Now, we said we would cut crime, and we did. We put over 100,000 police on the street, working toward 150,000. We banned assault weapons. The Brady law background checks have kept 600,000 felons, fugitives, and stalkers from getting guns. Crime is at a 25-year low, violent crime in Michigan down 21 percent.

And I know it was controversial here in Michigan, but I want to say again--I'm on the way out, and I'm not running for anything, but let me tell you something. I have in my closet an honorary jacket with a lifetime membership from the NRA which I got from working with them--listen to this--when I was Governor of Arkansas, on hunter education programs and trying to resolve disputes between retired people who retired into unincorporated areas and hunters. I did a lot of work with them.

But I think this business of trying to convince the voters of any State in our Nation that somebody who wants to keep guns away from criminals and kids is threatening their right to hunt or their right to engage in sport shooting--it's just not so. Nobody--it's not so. And I'm telling you something: It's not so. Now, you cannot--there is not a single law-abiding hunter in the State of Michigan who missed a day in the woods because of these initiatives we've taken, nor a single sport shooter that missed a single contest. But there's a lot of people alive today because those 600,000 felons, fugitives, and stalkers could not get their handguns.

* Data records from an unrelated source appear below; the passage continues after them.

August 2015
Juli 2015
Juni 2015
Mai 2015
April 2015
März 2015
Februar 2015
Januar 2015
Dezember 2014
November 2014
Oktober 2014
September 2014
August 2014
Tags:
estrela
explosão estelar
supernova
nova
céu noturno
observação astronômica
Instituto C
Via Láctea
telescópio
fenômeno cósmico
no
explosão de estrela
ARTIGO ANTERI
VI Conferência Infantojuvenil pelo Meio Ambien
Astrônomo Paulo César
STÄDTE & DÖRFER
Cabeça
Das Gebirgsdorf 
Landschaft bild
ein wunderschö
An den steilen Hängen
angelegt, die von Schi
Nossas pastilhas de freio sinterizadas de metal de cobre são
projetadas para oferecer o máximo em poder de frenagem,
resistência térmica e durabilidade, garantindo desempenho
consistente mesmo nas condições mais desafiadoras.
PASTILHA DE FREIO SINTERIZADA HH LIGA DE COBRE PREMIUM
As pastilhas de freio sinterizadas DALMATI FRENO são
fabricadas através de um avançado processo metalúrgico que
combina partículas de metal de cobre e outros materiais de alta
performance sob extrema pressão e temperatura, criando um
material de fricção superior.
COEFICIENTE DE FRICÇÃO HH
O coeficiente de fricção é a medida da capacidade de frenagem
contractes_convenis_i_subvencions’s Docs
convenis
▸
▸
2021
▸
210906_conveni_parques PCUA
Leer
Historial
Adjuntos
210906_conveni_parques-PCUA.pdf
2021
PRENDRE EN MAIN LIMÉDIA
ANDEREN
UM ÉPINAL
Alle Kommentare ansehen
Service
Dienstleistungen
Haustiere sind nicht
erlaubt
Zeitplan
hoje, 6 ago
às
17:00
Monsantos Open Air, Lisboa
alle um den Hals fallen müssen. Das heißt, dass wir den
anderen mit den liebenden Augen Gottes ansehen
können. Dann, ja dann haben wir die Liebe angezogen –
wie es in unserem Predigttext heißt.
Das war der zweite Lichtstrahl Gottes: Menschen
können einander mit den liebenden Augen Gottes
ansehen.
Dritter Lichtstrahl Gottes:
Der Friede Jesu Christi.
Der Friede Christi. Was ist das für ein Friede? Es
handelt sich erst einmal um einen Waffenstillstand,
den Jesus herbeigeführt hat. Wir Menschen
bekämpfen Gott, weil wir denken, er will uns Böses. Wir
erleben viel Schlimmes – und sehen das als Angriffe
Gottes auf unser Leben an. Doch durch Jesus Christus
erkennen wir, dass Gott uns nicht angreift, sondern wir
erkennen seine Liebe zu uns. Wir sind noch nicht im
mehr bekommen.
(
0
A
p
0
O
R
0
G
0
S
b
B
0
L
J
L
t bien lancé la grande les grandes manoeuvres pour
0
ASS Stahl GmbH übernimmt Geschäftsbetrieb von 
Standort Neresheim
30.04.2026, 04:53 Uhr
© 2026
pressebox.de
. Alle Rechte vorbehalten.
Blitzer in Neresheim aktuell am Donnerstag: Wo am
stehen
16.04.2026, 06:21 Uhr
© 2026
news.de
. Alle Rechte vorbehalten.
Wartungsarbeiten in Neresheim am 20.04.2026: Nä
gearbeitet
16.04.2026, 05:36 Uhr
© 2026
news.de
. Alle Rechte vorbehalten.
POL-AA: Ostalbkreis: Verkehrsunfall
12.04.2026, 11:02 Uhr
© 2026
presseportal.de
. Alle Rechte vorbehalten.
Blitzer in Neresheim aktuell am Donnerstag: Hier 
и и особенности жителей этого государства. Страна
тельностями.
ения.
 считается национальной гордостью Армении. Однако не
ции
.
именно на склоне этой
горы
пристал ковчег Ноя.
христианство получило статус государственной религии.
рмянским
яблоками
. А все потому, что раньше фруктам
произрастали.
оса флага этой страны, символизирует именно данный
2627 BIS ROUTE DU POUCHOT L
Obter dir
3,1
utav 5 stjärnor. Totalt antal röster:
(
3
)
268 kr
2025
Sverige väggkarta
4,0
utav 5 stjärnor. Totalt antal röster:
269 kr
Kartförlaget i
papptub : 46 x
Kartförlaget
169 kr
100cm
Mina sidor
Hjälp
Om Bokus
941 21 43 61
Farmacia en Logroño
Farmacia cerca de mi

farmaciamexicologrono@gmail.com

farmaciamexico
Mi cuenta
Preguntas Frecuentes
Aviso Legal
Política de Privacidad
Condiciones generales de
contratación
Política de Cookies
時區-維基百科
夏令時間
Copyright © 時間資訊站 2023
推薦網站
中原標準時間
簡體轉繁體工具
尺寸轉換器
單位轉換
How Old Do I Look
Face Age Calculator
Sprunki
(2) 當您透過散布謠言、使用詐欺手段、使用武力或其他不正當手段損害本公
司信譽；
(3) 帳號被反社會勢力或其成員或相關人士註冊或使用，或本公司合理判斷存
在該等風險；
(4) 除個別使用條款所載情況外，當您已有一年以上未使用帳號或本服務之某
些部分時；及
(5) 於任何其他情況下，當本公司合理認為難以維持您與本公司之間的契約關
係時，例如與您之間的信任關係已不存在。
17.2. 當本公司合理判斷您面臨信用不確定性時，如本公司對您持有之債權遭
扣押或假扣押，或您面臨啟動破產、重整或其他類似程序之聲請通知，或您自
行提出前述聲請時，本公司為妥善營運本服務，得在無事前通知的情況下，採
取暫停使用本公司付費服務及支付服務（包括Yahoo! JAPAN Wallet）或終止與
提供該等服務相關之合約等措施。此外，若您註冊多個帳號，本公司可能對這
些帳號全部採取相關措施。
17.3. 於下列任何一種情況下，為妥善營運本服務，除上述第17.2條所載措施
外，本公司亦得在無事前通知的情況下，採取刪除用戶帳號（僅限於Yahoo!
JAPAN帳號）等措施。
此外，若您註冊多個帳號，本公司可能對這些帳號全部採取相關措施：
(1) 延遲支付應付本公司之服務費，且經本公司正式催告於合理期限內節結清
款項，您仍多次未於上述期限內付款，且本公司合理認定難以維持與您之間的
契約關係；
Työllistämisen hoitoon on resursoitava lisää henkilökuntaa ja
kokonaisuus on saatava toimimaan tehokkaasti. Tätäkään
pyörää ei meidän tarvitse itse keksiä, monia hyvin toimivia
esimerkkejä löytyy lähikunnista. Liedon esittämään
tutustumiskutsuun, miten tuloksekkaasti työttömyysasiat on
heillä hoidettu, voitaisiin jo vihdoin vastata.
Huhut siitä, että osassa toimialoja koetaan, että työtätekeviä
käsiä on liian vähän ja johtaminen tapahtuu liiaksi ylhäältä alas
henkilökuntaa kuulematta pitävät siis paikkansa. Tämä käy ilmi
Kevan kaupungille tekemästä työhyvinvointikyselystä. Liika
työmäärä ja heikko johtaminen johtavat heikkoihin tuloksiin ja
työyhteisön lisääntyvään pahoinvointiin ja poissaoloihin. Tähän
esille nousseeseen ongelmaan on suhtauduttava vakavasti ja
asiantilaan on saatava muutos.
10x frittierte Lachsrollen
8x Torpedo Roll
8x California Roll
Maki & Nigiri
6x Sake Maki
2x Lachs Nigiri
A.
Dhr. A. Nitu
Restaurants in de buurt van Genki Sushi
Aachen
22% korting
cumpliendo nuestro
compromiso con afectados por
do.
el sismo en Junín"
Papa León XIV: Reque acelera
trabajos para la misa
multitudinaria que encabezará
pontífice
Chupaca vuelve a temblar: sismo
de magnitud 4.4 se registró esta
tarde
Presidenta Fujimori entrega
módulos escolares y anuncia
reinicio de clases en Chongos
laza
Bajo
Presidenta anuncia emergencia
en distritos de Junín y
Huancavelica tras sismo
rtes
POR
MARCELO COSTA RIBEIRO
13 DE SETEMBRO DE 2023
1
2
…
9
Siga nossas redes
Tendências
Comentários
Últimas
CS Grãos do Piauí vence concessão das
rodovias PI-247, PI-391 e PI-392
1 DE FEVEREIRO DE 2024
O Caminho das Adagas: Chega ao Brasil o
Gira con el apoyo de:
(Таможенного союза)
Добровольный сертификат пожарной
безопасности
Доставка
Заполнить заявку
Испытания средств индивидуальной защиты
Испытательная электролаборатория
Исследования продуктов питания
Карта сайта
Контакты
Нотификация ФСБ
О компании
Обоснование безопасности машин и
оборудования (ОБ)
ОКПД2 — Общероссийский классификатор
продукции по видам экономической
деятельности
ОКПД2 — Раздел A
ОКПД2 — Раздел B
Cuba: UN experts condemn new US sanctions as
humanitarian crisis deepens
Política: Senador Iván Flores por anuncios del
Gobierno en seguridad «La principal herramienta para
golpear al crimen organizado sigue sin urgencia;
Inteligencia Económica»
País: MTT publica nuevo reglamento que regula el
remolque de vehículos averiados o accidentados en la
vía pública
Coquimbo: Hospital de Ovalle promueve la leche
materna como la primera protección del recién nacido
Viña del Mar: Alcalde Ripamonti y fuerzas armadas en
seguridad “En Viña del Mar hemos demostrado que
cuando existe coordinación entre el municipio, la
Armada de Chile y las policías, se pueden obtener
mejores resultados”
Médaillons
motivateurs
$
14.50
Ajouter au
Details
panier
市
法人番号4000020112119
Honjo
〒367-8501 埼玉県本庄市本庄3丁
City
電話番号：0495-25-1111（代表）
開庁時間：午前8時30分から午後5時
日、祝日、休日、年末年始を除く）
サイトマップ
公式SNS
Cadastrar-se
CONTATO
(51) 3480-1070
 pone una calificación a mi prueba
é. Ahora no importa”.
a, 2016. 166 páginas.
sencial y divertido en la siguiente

We believed--and it was somewhat controversial even in Michigan when I said this--that we not only could but we had to grow the economy and improve the environment. We believed we could break the iron link between putting more greenhouse gases into the air and increasing the world's temperature and growing the economy. We believed that new sources of energy and new means of energy conservation could provide a whole new future, not just for the United States but for the rest of the world.